*** SOURCE INFORMATION ***

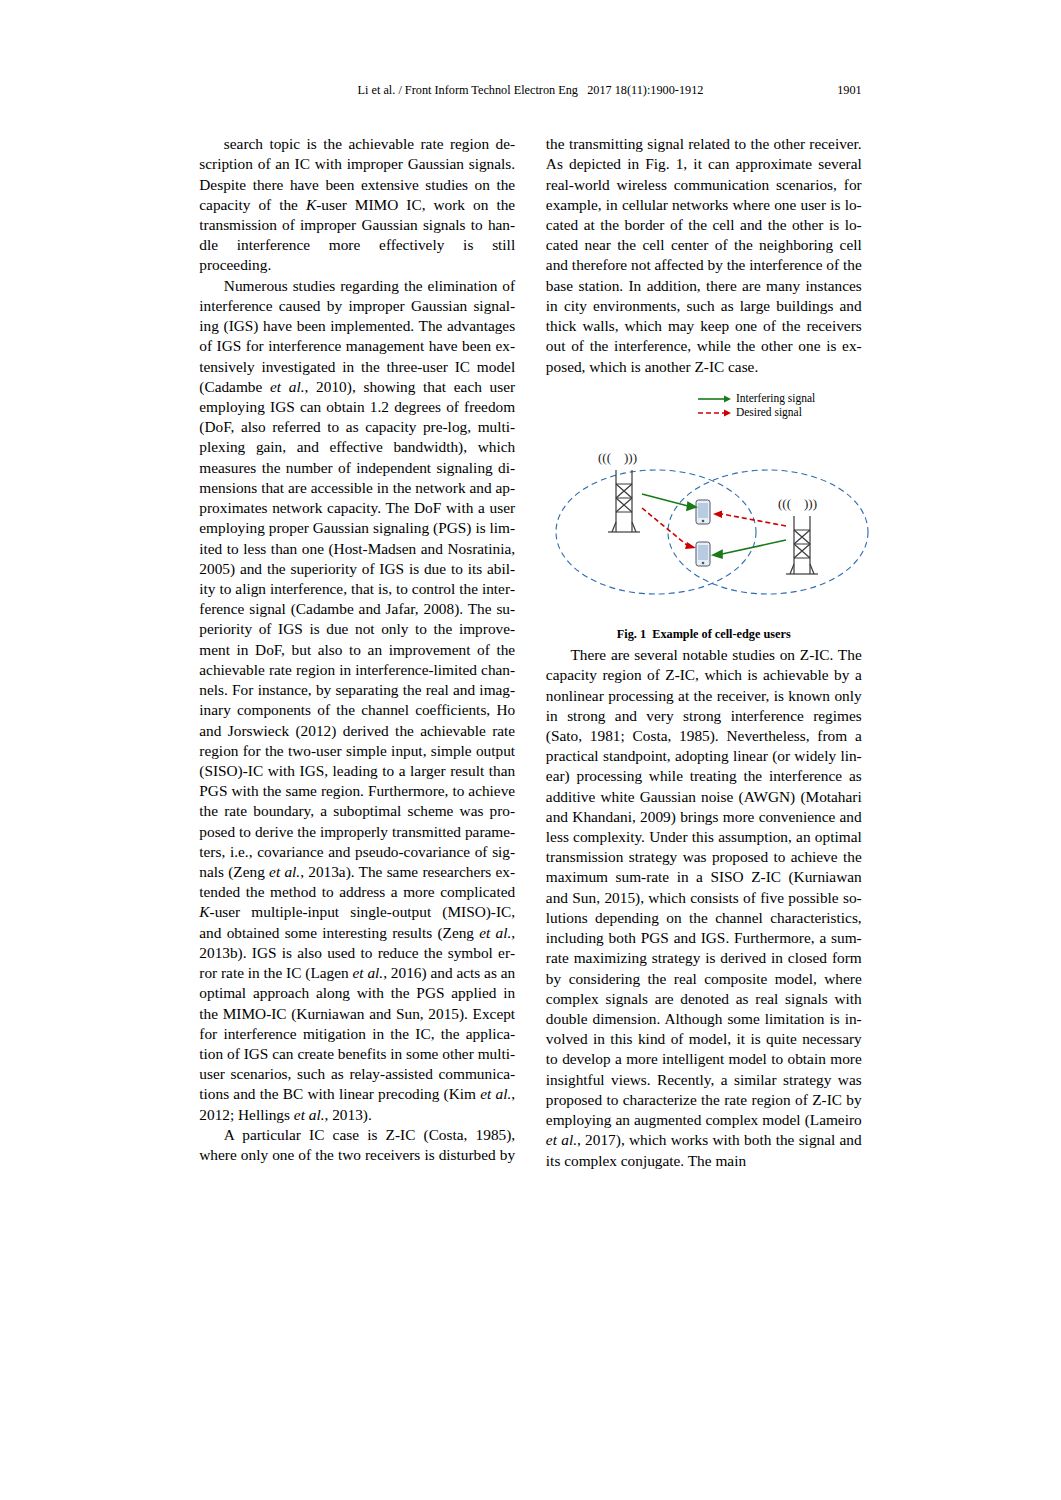Li et al. / Front Inform Technol Electron Eng 2017 18(11):1900-1912 1901
search topic is the achievable rate region description of an IC with improper Gaussian signals. Despite there have been extensive studies on the capacity of the K-user MIMO IC, work on the transmission of improper Gaussian signals to handle interference more effectively is still proceeding.
Numerous studies regarding the elimination of interference caused by improper Gaussian signaling (IGS) have been implemented. The advantages of IGS for interference management have been extensively investigated in the three-user IC model (Cadambe et al., 2010), showing that each user employing IGS can obtain 1.2 degrees of freedom (DoF, also referred to as capacity pre-log, multiplexing gain, and effective bandwidth), which measures the number of independent signaling dimensions that are accessible in the network and approximates network capacity. The DoF with a user employing proper Gaussian signaling (PGS) is limited to less than one (Host-Madsen and Nosratinia, 2005) and the superiority of IGS is due to its ability to align interference, that is, to control the interference signal (Cadambe and Jafar, 2008). The superiority of IGS is due not only to the improvement in DoF, but also to an improvement of the achievable rate region in interference-limited channels. For instance, by separating the real and imaginary components of the channel coefficients, Ho and Jorswieck (2012) derived the achievable rate region for the two-user simple input, simple output (SISO)-IC with IGS, leading to a larger result than PGS with the same region. Furthermore, to achieve the rate boundary, a suboptimal scheme was proposed to derive the improperly transmitted parameters, i.e., covariance and pseudo-covariance of signals (Zeng et al., 2013a). The same researchers extended the method to address a more complicated K-user multiple-input single-output (MISO)-IC, and obtained some interesting results (Zeng et al., 2013b). IGS is also used to reduce the symbol error rate in the IC (Lagen et al., 2016) and acts as an optimal approach along with the PGS applied in the MIMO-IC (Kurniawan and Sun, 2015). Except for interference mitigation in the IC, the application of IGS can create benefits in some other multiuser scenarios, such as relay-assisted communications and the BC with linear precoding (Kim et al., 2012; Hellings et al., 2013).
A particular IC case is Z-IC (Costa, 1985), where only one of the two receivers is disturbed by the transmitting signal related to the other receiver. As depicted in Fig. 1, it can approximate several real-world wireless communication scenarios, for example, in cellular networks where one user is located at the border of the cell and the other is located near the cell center of the neighboring cell and therefore not affected by the interference of the base station. In addition, there are many instances in city environments, such as large buildings and thick walls, which may keep one of the receivers out of the interference, while the other one is exposed, which is another Z-IC case.
Interfering signal Desired signal
((( ))) ((( )))
Fig. 1 Example of cell-edge users
There are several notable studies on Z-IC. The capacity region of Z-IC, which is achievable by a nonlinear processing at the receiver, is known only in strong and very strong interference regimes (Sato, 1981; Costa, 1985). Nevertheless, from a practical standpoint, adopting linear (or widely linear) processing while treating the interference as additive white Gaussian noise (AWGN) (Motahari and Khandani, 2009) brings more convenience and less complexity. Under this assumption, an optimal transmission strategy was proposed to achieve the maximum sum-rate in a SISO Z-IC (Kurniawan and Sun, 2015), which consists of five possible solutions depending on the channel characteristics, including both PGS and IGS. Furthermore, a sum-rate maximizing strategy is derived in closed form by considering the real composite model, where complex signals are denoted as real signals with double dimension. Although some limitation is involved in this kind of model, it is quite necessary to develop a more intelligent model to obtain more insightful views. Recently, a similar strategy was proposed to characterize the rate region of Z-IC by employing an augmented complex model (Lameiro et al., 2017), which works with both the signal and its complex conjugate. The main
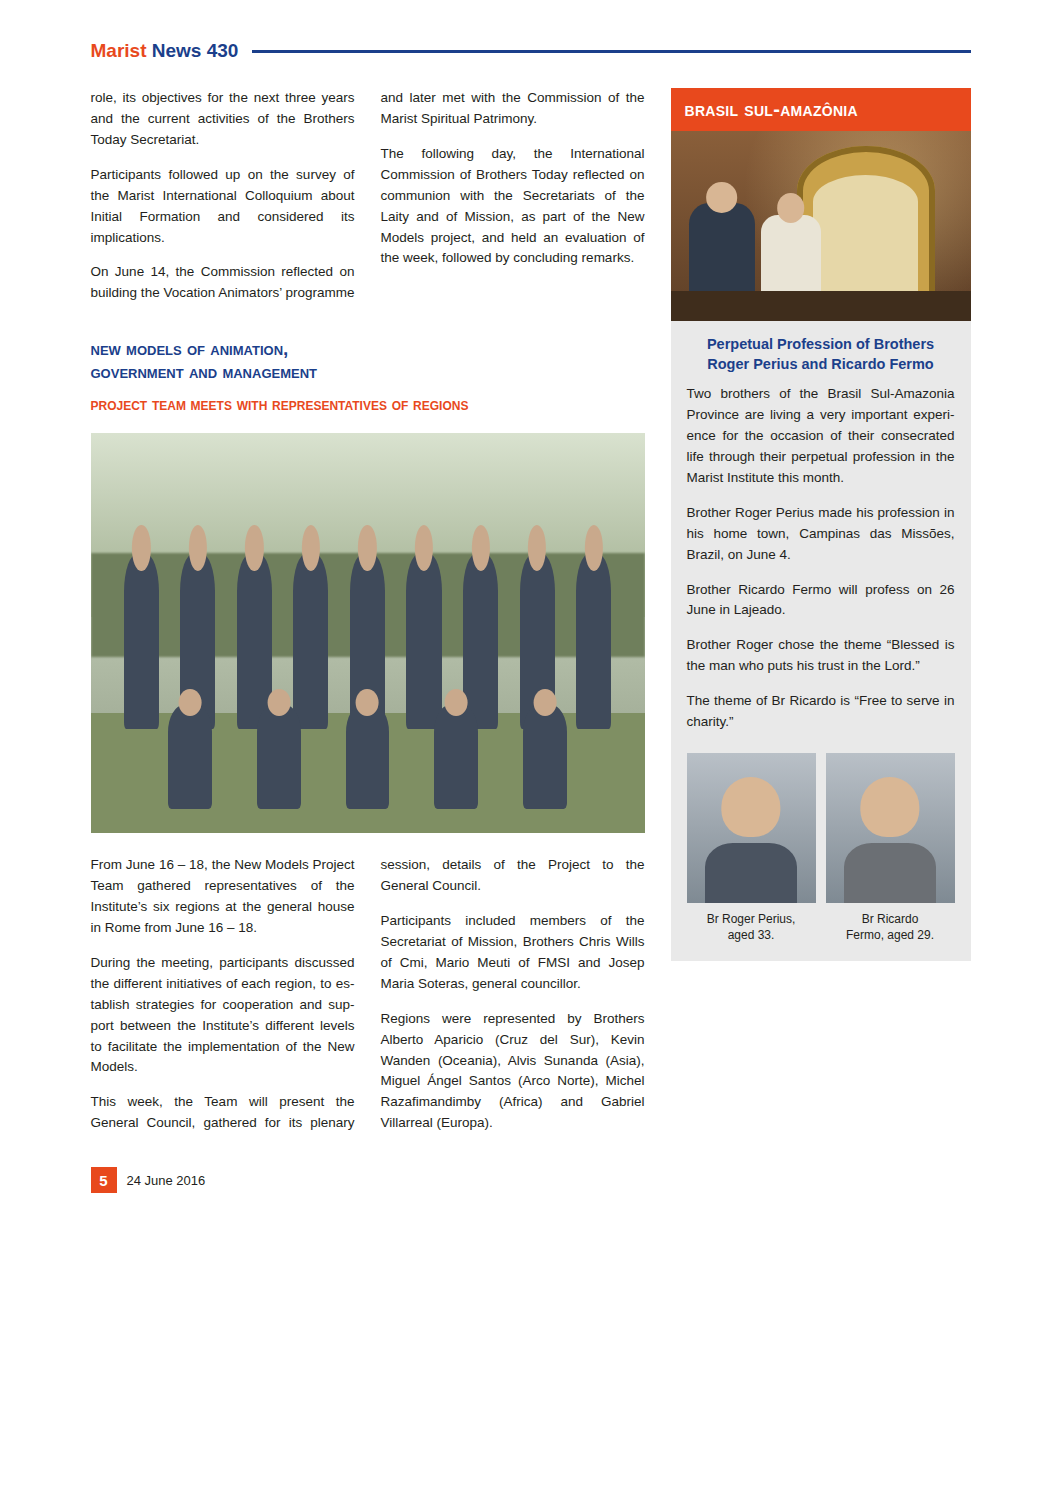Marist News 430
role, its objectives for the next three years and the current activities of the Brothers Today Secretariat.
Participants followed up on the survey of the Marist International Colloquium about Initial Formation and considered its implications.
On June 14, the Commission reflected on building the Vocation Animators’ programme and later met with the Commission of the Marist Spiritual Patrimony.
The following day, the International Commission of Brothers Today reflected on communion with the Secretariats of the Laity and of Mission, as part of the New Models project, and held an evaluation of the week, followed by concluding remarks.
New Models of Animation,
Government and Management
Project Team meets with representatives of Regions
From June 16 – 18, the New Models Project Team gathered representatives of the Institute’s six regions at the general house in Rome from June 16 – 18.
During the meeting, participants discussed the different initiatives of each region, to establish strategies for cooperation and support between the Institute’s different levels to facilitate the implementation of the New Models.
This week, the Team will present the General Council, gathered for its plenary session, details of the Project to the General Council.
Participants included members of the Secretariat of Mission, Brothers Chris Wills of Cmi, Mario Meuti of FMSI and Josep Maria Soteras, general councillor.
Regions were represented by Brothers Alberto Aparicio (Cruz del Sur), Kevin Wanden (Oceania), Alvis Sunanda (Asia), Miguel Ángel Santos (Arco Norte), Michel Razafimandimby (Africa) and Gabriel Villarreal (Europa).
Brasil Sul-Amazônia
Perpetual Profession of Brothers Roger Perius and Ricardo Fermo
Two brothers of the Brasil Sul-Amazonia Province are living a very important experience for the occasion of their consecrated life through their perpetual profession in the Marist Institute this month.
Brother Roger Perius made his profession in his home town, Campinas das Missões, Brazil, on June 4.
Brother Ricardo Fermo will profess on 26 June in Lajeado.
Brother Roger chose the theme “Blessed is the man who puts his trust in the Lord.”
The theme of Br Ricardo is “Free to serve in charity.”
Br Roger Perius,
aged 33.
Br Ricardo
Fermo, aged 29.
5
24 June 2016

*** End of SOURCE INFORMATION ***

__TASK__. All of the entries must be reproduced exactly, with no pictures kept.

__EXERCISE ANSWER__.
Li et al. / Front Inform Technol Electron Eng 2017 18(11):1900-1912 1901
search topic is the achievable rate region description of an IC with improper Gaussian signals. Despite there have been extensive studies on the capacity of the K-user MIMO IC, work on the transmission of improper Gaussian signals to handle interference more effectively is still proceeding.
Numerous studies regarding the elimination of interference caused by improper Gaussian signaling (IGS) have been implemented. The advantages of IGS for interference management have been extensively investigated in the three-user IC model (Cadambe et al., 2010), showing that each user employing IGS can obtain 1.2 degrees of freedom (DoF, also referred to as capacity pre-log, multiplexing gain, and effective bandwidth), which measures the number of independent signaling dimensions that are accessible in the network and approximates network capacity. The DoF with a user employing proper Gaussian signaling (PGS) is limited to less than one (Host-Madsen and Nosratinia, 2005) and the superiority of IGS is due to its ability to align interference, that is, to control the interference signal (Cadambe and Jafar, 2008). The superiority of IGS is due not only to the improvement in DoF, but also to an improvement of the achievable rate region in interference-limited channels. For instance, by separating the real and imaginary components of the channel coefficients, Ho and Jorswieck (2012) derived the achievable rate region for the two-user simple input, simple output (SISO)-IC with IGS, leading to a larger result than PGS with the same region. Furthermore, to achieve the rate boundary, a suboptimal scheme was proposed to derive the improperly transmitted parameters, i.e., covariance and pseudo-covariance of signals (Zeng et al., 2013a). The same researchers extended the method to address a more complicated K-user multiple-input single-output (MISO)-IC, and obtained some interesting results (Zeng et al., 2013b). IGS is also used to reduce the symbol error rate in the IC (Lagen et al., 2016) and acts as an optimal approach along with the PGS applied in the MIMO-IC (Kurniawan and Sun, 2015). Except for interference mitigation in the IC, the application of IGS can create benefits in some other multiuser scenarios, such as relay-assisted communications and the BC with linear precoding (Kim et al., 2012; Hellings et al., 2013).
A particular IC case is Z-IC (Costa, 1985), where only one of the two receivers is disturbed by the transmitting signal related to the other receiver. As depicted in Fig. 1, it can approximate several real-world wireless communication scenarios, for example, in cellular networks where one user is located at the border of the cell and the other is located near the cell center of the neighboring cell and therefore not affected by the interference of the base station. In addition, there are many instances in city environments, such as large buildings and thick walls, which may keep one of the receivers out of the interference, while the other one is exposed, which is another Z-IC case.
Interfering signal Desired signal
((( ))) ((( )))
Fig. 1 Example of cell-edge users
There are several notable studies on Z-IC. The capacity region of Z-IC, which is achievable by a nonlinear processing at the receiver, is known only in strong and very strong interference regimes (Sato, 1981; Costa, 1985). Nevertheless, from a practical standpoint, adopting linear (or widely linear) processing while treating the interference as additive white Gaussian noise (AWGN) (Motahari and Khandani, 2009) brings more convenience and less complexity. Under this assumption, an optimal transmission strategy was proposed to achieve the maximum sum-rate in a SISO Z-IC (Kurniawan and Sun, 2015), which consists of five possible solutions depending on the channel characteristics, including both PGS and IGS. Furthermore, a sum-rate maximizing strategy is derived in closed form by considering the real composite model, where complex signals are denoted as real signals with double dimension. Although some limitation is involved in this kind of model, it is quite necessary to develop a more intelligent model to obtain more insightful views. Recently, a similar strategy was proposed to characterize the rate region of Z-IC by employing an augmented complex model (Lameiro et al., 2017), which works with both the signal and its complex conjugate. The main
Marist News 430
role, its objectives for the next three years and the current activities of the Brothers Today Secretariat.
Participants followed up on the survey of the Marist International Colloquium about Initial Formation and considered its implications.
On June 14, the Commission reflected on building the Vocation Animators’ programme and later met with the Commission of the Marist Spiritual Patrimony.
The following day, the International Commission of Brothers Today reflected on communion with the Secretariats of the Laity and of Mission, as part of the New Models project, and held an evaluation of the week, followed by concluding remarks.
New Models of Animation,
Government and Management
Project Team meets with representatives of Regions
From June 16 – 18, the New Models Project Team gathered representatives of the Institute’s six regions at the general house in Rome from June 16 – 18.
During the meeting, participants discussed the different initiatives of each region, to establish strategies for cooperation and support between the Institute’s different levels to facilitate the implementation of the New Models.
This week, the Team will present the General Council, gathered for its plenary session, details of the Project to the General Council.
Participants included members of the Secretariat of Mission, Brothers Chris Wills of Cmi, Mario Meuti of FMSI and Josep Maria Soteras, general councillor.
Regions were represented by Brothers Alberto Aparicio (Cruz del Sur), Kevin Wanden (Oceania), Alvis Sunanda (Asia), Miguel Ángel Santos (Arco Norte), Michel Razafimandimby (Africa) and Gabriel Villarreal (Europa).
Brasil Sul-Amazônia
Perpetual Profession of Brothers Roger Perius and Ricardo Fermo
Two brothers of the Brasil Sul-Amazonia Province are living a very important experience for the occasion of their consecrated life through their perpetual profession in the Marist Institute this month.
Brother Roger Perius made his profession in his home town, Campinas das Missões, Brazil, on June 4.
Brother Ricardo Fermo will profess on 26 June in Lajeado.
Brother Roger chose the theme “Blessed is the man who puts his trust in the Lord.”
The theme of Br Ricardo is “Free to serve in charity.”
Br Roger Perius,
aged 33.
Br Ricardo
Fermo, aged 29.
5
24 June 2016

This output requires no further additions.